—Ah! ah! très-bien, murmura l'autre. On peut être sûr, quand vous vous réjouissez de voir les gens, que vous avez besoin d'eux. Qu'est-ce encore?

—Vous avez un ami, un associé, peut-être? dit Haley regardant Marks avec défiance.

—Oui, c'est Marks,... avec qui j'étais aux Natchez.

—Enchanté de faire votre connaissance, dit Marks en avançant sa longue main noire et maigre comme une patte de corbeau. Monsieur Haley, je crois?

—Lui-même, monsieur, dit Haley; et maintenant, messieurs, puisque nous avons le bonheur de nous rencontrer, il me semble que nous pouvons causer un peu d'affaires. Là, dans cette salle.... Allons, vieux drôle, dit-il à l'homme du comptoir, de l'eau chaude, du sucre, des cigares et beaucoup d'aff...[7], et nous allons jaser.»

Les flambeaux furent allumés, le feu poussé jusqu'au degré convenable; nos dignes compagnons s'assirent autour d'une table garnie de tous les accessoires que nous venons d'énumérer.

Haley commença le récit pathétique de ses infortunes. Loker l'écouta bouche close, l'œil terne et morne, avec la plus profonde attention.

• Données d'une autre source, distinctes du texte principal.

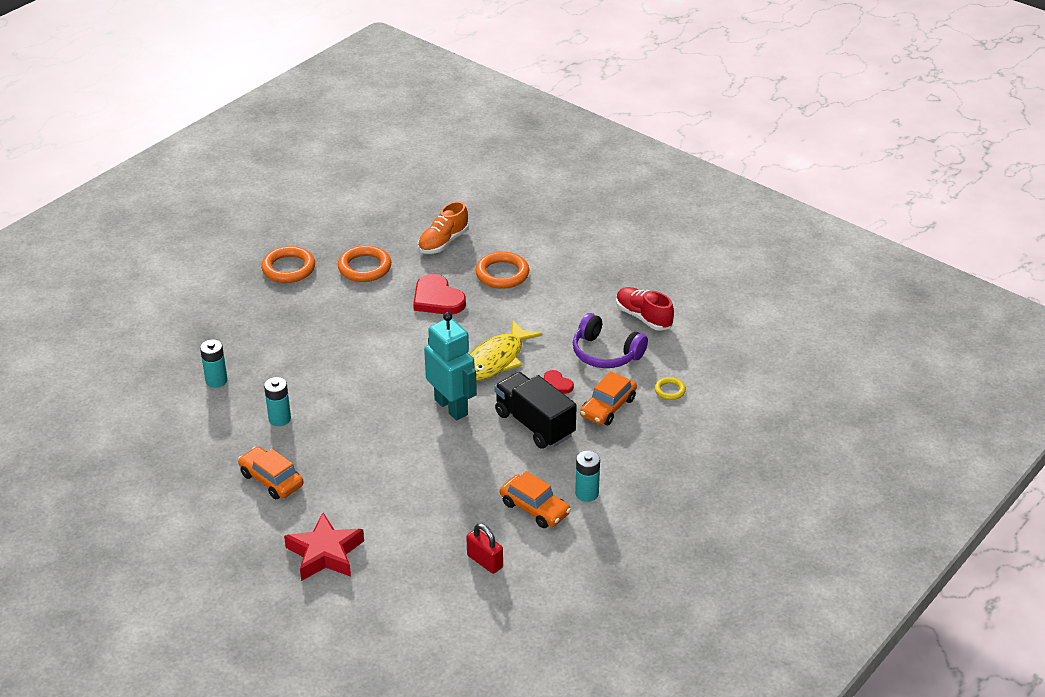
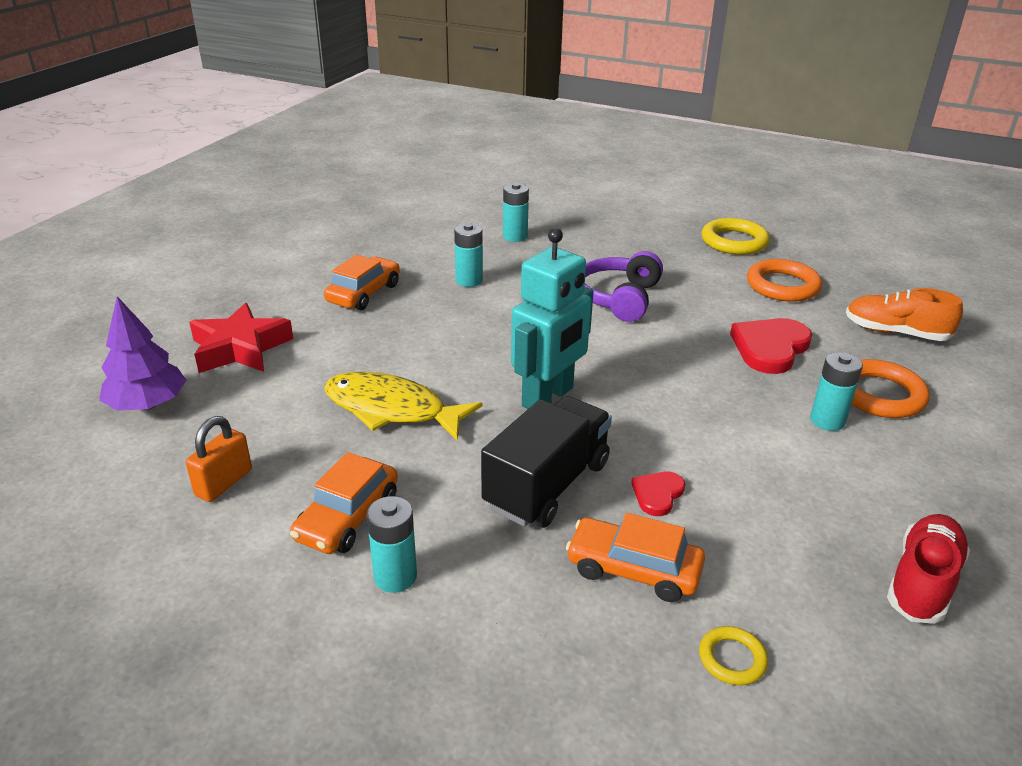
camera: 75 degrees right, 5 degrees down
orange ring [261,246,315,283] -> yellow ring [702,218,770,255]
red padlock [466,523,503,574] -> orange padlock [186,416,252,502]
yellow fish [470,320,542,381] -> yellow fish moved to [324,372,483,440]
purple headphones [573,313,648,368] -> purple headphones moved to [585,251,663,322]
none -> purple tree [99,296,187,411]
none -> turquoise battery [810,352,863,431]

Marks, qui préparait avec grand soin un verre de punch à son goût, s'interrompit plusieurs fois dans cette grave occupation, et vint mettre le bout de son nez jusque dans la figure d'Haley.

Il avait également suivi le récit avec un vif intérêt; la fin parut l'amuser beaucoup. Ses côtes et ses épaules s'abandonnaient à un mouvement significatif, quoique silencieux. Il pinçait ses lèvres fines avec tous les signes d'une grande jubilation intérieure.

«Ainsi vous voilà tout à fait dedans?... Hé! hé! c'est très-drôle!... Hé! hé! hé!